The title of the volume will hardly please half the adult population of Scotland today. There is indeed a discussion of women in Victorian society but it is ghettoised in a single chapter with hardly any reference to women elsewhere in the text, with the exception of a few paragraphs on jute workers in Dundee. Like so much of the text, the approach is old-fashioned, with the author oblivious to key trends in modern historiography. The enormous advances in gender and family history mean the role of women can and should be integrated into the general narrative rather than marginalised in its own enclave.

Astonishingly, especially in light of its claims, this study suffers from two staggering lacunae which place a serious question mark against it being regarded as a rounded history of 19th-century Scotland. Two of the central themes of the period, each with a huge impact on the development of the nation, namely Scotland in the British Empire and the Scottish Diaspora, are ignored. The depth and extent of Scottish involvement in the Victorian Empire was such that every nook and cranny of national life was influenced, whether economy, politics, ideas, religion or popular culture. Quite simply the country in this period was moulded by empire; not to treat the subject in detail is incomprehensible in a book which purports to be a serious history. Equally the extraordinary mass movement of the Scots across the globe is a vital aspect of the national story. Between 1815 and 1914, for every two Scottish children who survived past infancy, one would leave their native land for ever. That vast haemorrhage of people requires explanation, not least because such an analysis tells us much about the nature of the society which generated it. Those looking for answers will not find them in this book.

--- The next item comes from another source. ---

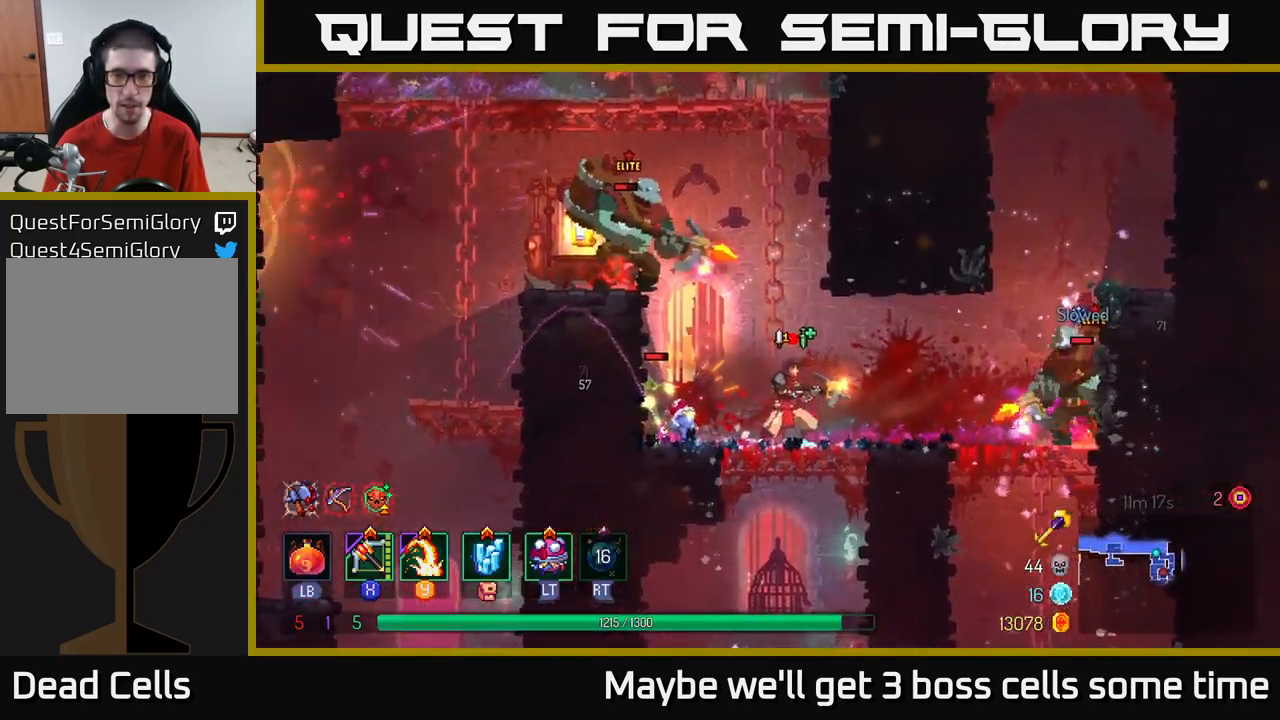
{"buttons": [], "left_stick": "right", "right_stick": "center", "events": [[183, "left_stick", "right"]]}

However, this volume fails because it lacks intellectual excitement. The author's preference is for description and narrative with a great deal of factual information in support. Those readers interested in the clash of ideas and opposing interpretations, new and challenging insights, why developments occur in the past and what might be their consequences, the resolution of paradoxes and puzzles - the analysis of history - will have to look elsewhere.